Texte à lire.
==*==
La diplomatie féministe pourrait inspirer des changements concrets à plusieurs niveaux dans les systèmes diplomatiques africains. D’abord, en matière de formation, elle encouragerait l’intégration de modules sur le genre, l’égalité, les droits humains et la médiation inclusive dans les écoles de formation diplomatique. Cela permettrait de former des diplomates plus sensibles aux enjeux sociaux et mieux préparés à défendre une diplomatie plus équitable.
Ensuite, sur le plan de la représentation, elle encouragerait une meilleure participation des femmes aux postes de responsabilité dans les Ministères des Affaires Etrangères, les Missions permanentes, les Ambassades, ou encore dans les processus de négociation. L’objectif serait de tendre vers une répartition plus équilibrée des rôles entre femmes et hommes dans toutes les sphères diplomatiques.
Enfin, dans les pratiques diplomatiques, la diplomatie féministe invite à revoir les priorités et les méthodes de travail: donner plus d’importance au dialogue, à l’écoute, à la coopération horizontale, et aux besoins réels des populations. Elle pousse à sortir des approches purement stratégiques ou économiques pour intégrer des dimensions sociales, humaines et communautaires dans les politiques étrangères africaines.
Peut-on dire que la diplomatie féministe est avant tout une diplomatie des valeurs humaines, centrée sur la justice, l’égalité et la dignité ?
==*==
Données à examiner.
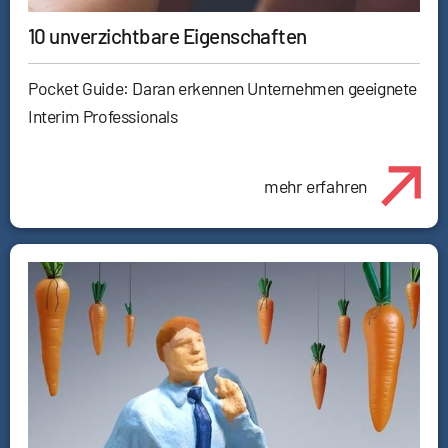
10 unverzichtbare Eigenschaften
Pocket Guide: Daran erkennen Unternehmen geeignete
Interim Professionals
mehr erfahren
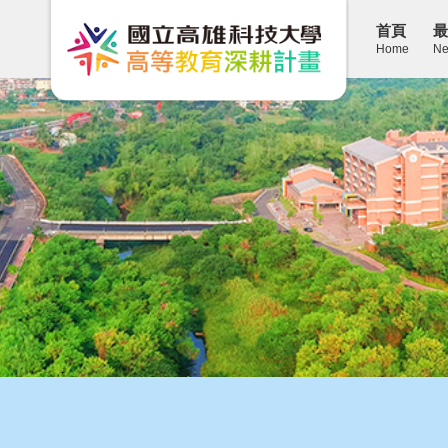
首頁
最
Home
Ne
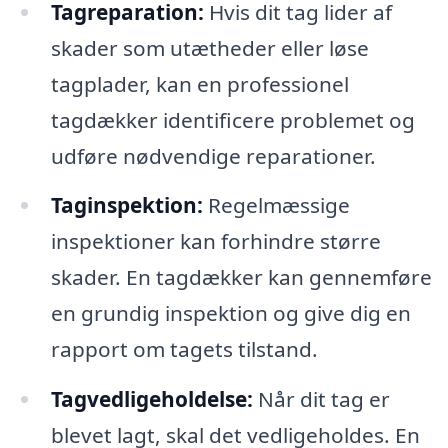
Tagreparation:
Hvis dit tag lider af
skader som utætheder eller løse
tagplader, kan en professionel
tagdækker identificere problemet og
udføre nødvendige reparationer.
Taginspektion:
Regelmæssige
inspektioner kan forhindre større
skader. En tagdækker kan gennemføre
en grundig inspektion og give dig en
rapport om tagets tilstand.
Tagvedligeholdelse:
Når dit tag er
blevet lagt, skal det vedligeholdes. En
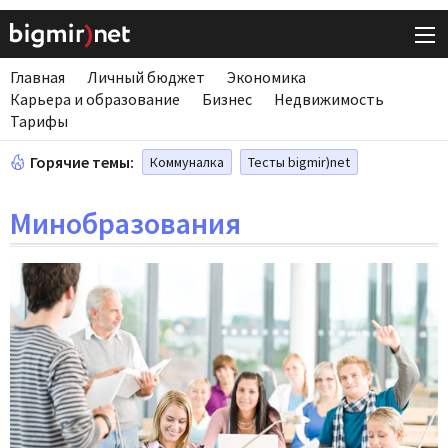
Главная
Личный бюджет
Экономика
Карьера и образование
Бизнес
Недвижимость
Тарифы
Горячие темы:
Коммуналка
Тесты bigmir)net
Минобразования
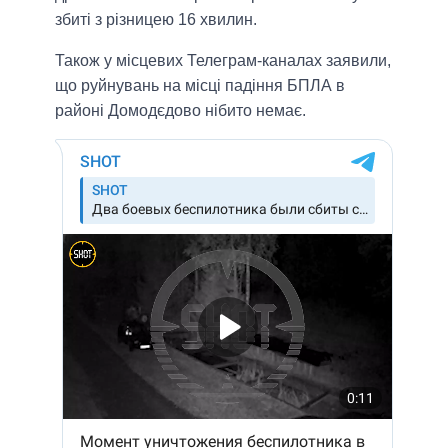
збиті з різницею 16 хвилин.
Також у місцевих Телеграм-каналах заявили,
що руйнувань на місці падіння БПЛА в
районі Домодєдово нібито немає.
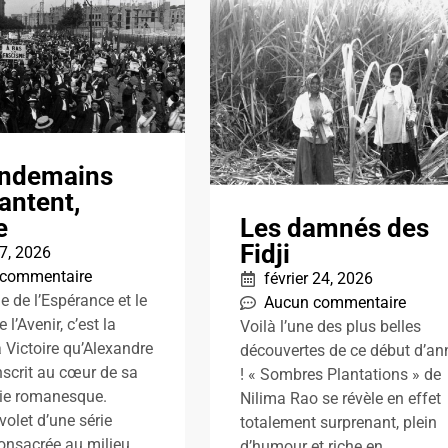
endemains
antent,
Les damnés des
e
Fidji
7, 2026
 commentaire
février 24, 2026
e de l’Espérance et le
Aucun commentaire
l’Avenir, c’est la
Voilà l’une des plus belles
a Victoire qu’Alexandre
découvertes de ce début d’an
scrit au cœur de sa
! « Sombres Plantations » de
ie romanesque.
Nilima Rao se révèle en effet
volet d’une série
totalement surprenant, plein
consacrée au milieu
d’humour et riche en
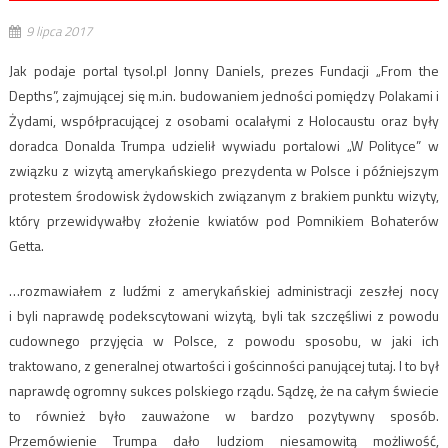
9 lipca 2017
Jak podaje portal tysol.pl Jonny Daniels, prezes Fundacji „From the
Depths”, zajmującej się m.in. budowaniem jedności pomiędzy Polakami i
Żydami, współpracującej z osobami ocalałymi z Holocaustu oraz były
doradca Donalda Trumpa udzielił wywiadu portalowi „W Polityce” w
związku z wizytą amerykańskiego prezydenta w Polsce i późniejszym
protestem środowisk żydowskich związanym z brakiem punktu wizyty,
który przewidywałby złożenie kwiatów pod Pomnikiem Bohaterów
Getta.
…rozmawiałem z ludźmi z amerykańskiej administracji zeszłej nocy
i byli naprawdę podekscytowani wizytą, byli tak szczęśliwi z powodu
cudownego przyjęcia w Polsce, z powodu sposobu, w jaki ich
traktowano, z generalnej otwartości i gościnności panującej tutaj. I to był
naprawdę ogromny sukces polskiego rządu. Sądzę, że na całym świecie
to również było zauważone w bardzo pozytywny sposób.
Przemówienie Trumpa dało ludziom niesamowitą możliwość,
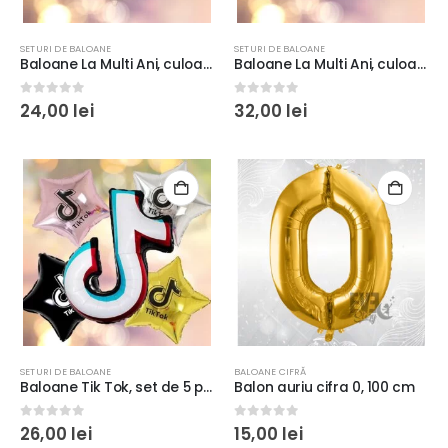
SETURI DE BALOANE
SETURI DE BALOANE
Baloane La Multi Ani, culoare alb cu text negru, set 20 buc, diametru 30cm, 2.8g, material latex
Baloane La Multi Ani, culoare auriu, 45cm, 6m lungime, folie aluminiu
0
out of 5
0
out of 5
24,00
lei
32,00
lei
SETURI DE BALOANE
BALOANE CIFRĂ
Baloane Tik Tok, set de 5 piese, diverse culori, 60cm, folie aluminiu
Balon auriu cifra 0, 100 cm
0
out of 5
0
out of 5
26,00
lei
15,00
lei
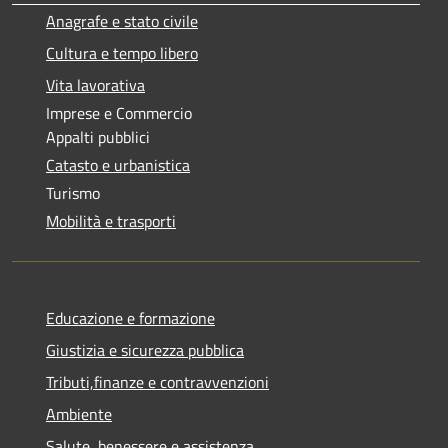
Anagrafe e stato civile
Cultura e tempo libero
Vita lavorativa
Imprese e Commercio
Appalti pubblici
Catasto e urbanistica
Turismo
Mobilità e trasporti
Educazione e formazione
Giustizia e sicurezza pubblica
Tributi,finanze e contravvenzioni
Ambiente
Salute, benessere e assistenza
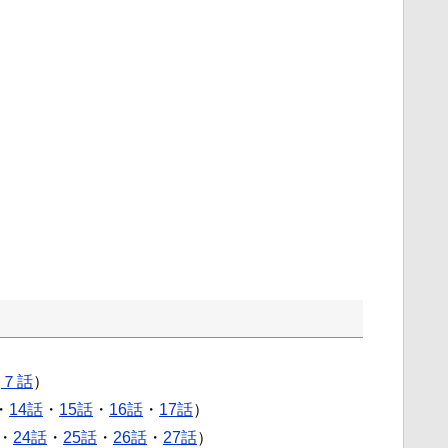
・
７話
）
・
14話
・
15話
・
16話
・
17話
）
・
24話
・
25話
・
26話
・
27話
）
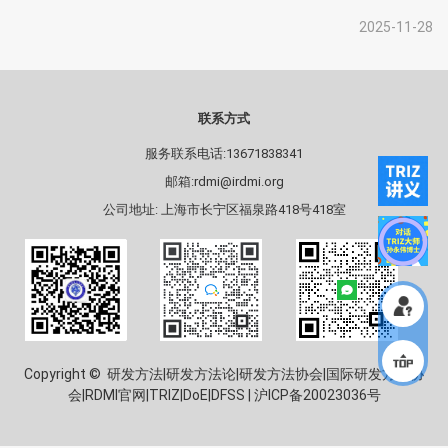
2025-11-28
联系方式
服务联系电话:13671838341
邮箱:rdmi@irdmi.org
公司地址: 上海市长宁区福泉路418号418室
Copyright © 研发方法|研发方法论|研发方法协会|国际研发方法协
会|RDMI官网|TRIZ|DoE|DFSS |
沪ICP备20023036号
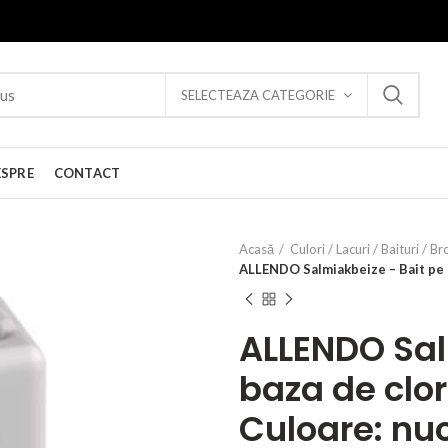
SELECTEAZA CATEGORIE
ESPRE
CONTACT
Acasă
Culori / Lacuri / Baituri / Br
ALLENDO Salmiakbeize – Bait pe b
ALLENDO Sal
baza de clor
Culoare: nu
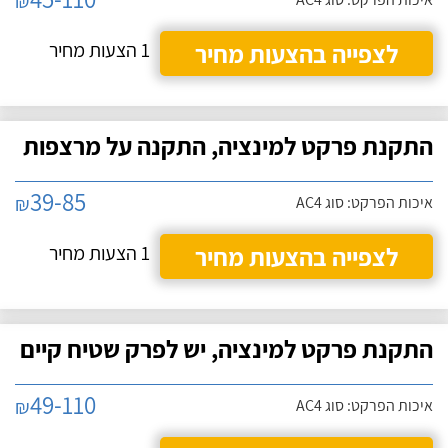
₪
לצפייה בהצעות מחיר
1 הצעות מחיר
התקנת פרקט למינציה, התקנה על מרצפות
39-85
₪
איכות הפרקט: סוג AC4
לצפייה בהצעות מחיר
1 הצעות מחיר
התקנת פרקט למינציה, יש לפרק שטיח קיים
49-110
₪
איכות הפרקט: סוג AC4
==*==
Consignes de travail.
A) D'après le texte sur la diplomatie féministe, sur quels thèmes porteraient les modules à intégrer dans les écoles de formation diplomatique ?
B) Reproduisez fidèlement le passage du texte sur la diplomatie féministe qui va de « La diplomatie féministe pourrait » jusqu'à « diplomatie plus équitable. » inclus.
C) Poursuivez le texte sur la diplomatie féministe à partir de sa dernière phrase.

Réponses par tâche.
A) Sur le genre, l'égalité, les droits humains et la médiation inclusive.

B)
La diplomatie féministe pourrait inspirer des changements concrets à plusieurs niveaux dans les systèmes diplomatiques africains. D’abord, en matière de formation, elle encouragerait l’intégration de modules sur le genre, l’égalité, les droits humains et la médiation inclusive dans les écoles de formation diplomatique. Cela permettrait de former des diplomates plus sensibles aux enjeux sociaux et mieux préparés à défendre une diplomatie plus équitable.

C)
Oui, absolument. La diplomatie féministe peut justement être comprise comme une diplomatie des valeurs humaines, car elle place au cœur de l’action internationale des principes fondamentaux comme la justice, l’égalité, la dignité, la solidarité et le respect des droits humains. C’est une diplomatie qui refuse l’exclusion, qui reconnaît la valeur de chaque être humain, et qui vise une paix durable fondée sur l’inclusion et le dialogue.
Comment cette approche contribue-t-elle à renforcer la place et le leadership des femmes africaines dans les espaces de décision internationaux ?
La diplomatie féministe contribue à renforcer la place et le leadership des femmes africaines dans les espaces de décision internationaux en promouvant activement leur inclusion, leur visibilité et leur participation aux plus hauts niveaux.
Elle pousse les États et les institutions à adopter des politiques volontaristes : nomination de femmes à des postes diplomatiques, soutien à leur formation, création de réseaux de femmes leaders dans les affaires étrangères ou les instances multilatérales.
Mais au-delà des chiffres, elle œuvre à déconstruire les stéréotypes et barrières culturelles qui freinent l’ascension des femmes dans ce domaine.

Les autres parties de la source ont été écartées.